Xia Guozhi, Zheng Xiaopu, Yao Xinye, Yao Xiaowei, Liu Zhongwei, Wang Junkui
Department of Cardiovascular Medicine, First Affiliated Hospital, Medical College, Xi'an Jiaotong University, Xi'an, China.
Department of Cardiovascular Medicine, Shaanxi Provincial People's Hospital, Xi'an, China.
Clin Cardiol. 2017 May;40(5):307-313. doi: 10.1002/clc.22661. Epub 2016 Dec 27.
Immune response has been postulated to play a prominent role in the pathogenesis of peripartum cardiomyopathy (PPCM). Given the importance of programmed death (PD)-1 and its ligand B7 homologue 1 (B7-H1) costimulatory molecules as an immune regulatory pathway, this study aimed to investigate the effect of PD-1 and B7-H1 expression on immune response in peripheral blood lymphocytes from the patients with PPCM.
PD-1 and B7-H1 may be involved in modulating immune response in PPCM.
Peripheral blood lymphocytes were obtained from PPCM and pregnancy-matched healthy women. PD-1 and B7-H1 expression were determined using fluorescence quantitative reverse transcription-polymerase chain reactions (RT-PCR) and Western blot. The presence of serum interferon (IFN)-γ and interleukin (IL)-4 were determined with enzyme-linked immunosorbent assay.

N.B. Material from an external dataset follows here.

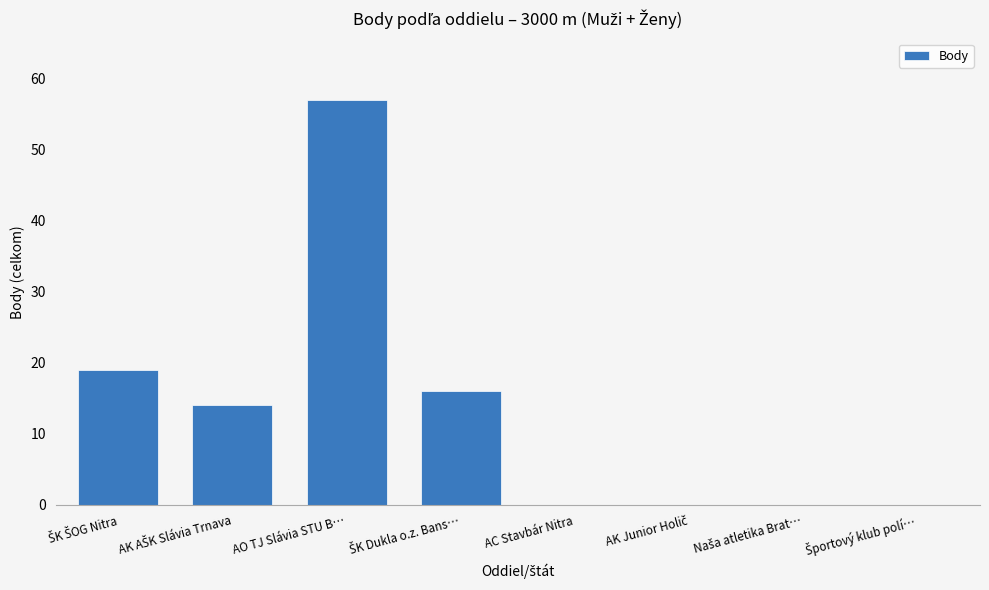

The value at AC Stavbár Nitra is 0. True or false?

True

The levels of pro-brain natriuretic peptide and IFN-γ were markedly elevated, whereas the levels of left ventricular ejection fraction and IL-4 were significantly reduced in PPCM patients compared to controls. Additionally, both RT-PCR and Western blot revealed that the levels of PD-1 and B7-H1 expression were decreased significantly in PPCM patients compared with controls. A significant positive correlation was observed between PD-1 and B7-H1 expression. Furthermore, PD-1 and B7-H1 expression showed significant negative correlation with IFN-γ, as well as positive correlation with IL-4. Therefore, decreased expression of PD-1 and B7-H1 led to a dysregulating immune response such that cellular immunity linked to T helper (Th)1 cells was predominant over humoral immunity linked to Th2 cells in PPCM.
This study provided the first findings that PD-1 and B7-H1 expression were decreased, which might impair functional regulation of negative costimulation on immune response that may work in the etiopathogenesis of PPCM.
免疫反应被认为在围产期心肌病(PPCM)的发病机制中起重要作用。鉴于程序性死亡(PD)-1及其配体B7同源物1(B7-H1)共刺激分子作为一种免疫调节途径的重要性,本研究旨在探讨PD-1和B7-H1表达对PPCM患者外周血淋巴细胞免疫反应的影响。
PD-1和B7-H1可能参与调节PPCM中的免疫反应。
从PPCM患者和妊娠匹配的健康女性中获取外周血淋巴细胞。使用荧光定量逆转录-聚合酶链反应(RT-PCR)和蛋白质免疫印迹法测定PD-1和B7-H1的表达。用酶联免疫吸附测定法测定血清干扰素(IFN)-γ和白细胞介素(IL)-4的水平。
与对照组相比,PPCM患者的脑钠肽前体和IFN-γ水平显著升高,而左心室射血分数和IL-4水平显著降低。此外,RT-PCR和蛋白质免疫印迹法均显示,与对照组相比,PPCM患者的PD-1和B7-H1表达水平显著降低。PD-1和B7-H1表达之间存在显著正相关。此外,PD-1和B7-H1表达与IFN-γ呈显著负相关,与IL-4呈正相关。因此,PD-1和B7-H1表达降低导致免疫反应失调,使得PPCM中与辅助性T(Th)1细胞相关的细胞免疫占主导地位,而与Th2细胞相关的体液免疫则占次要地位。
本研究首次发现PD-1和B7-H1表达降低,这可能损害免疫反应中负性共刺激的功能调节,而这可能在PPCM的发病机制中起作用。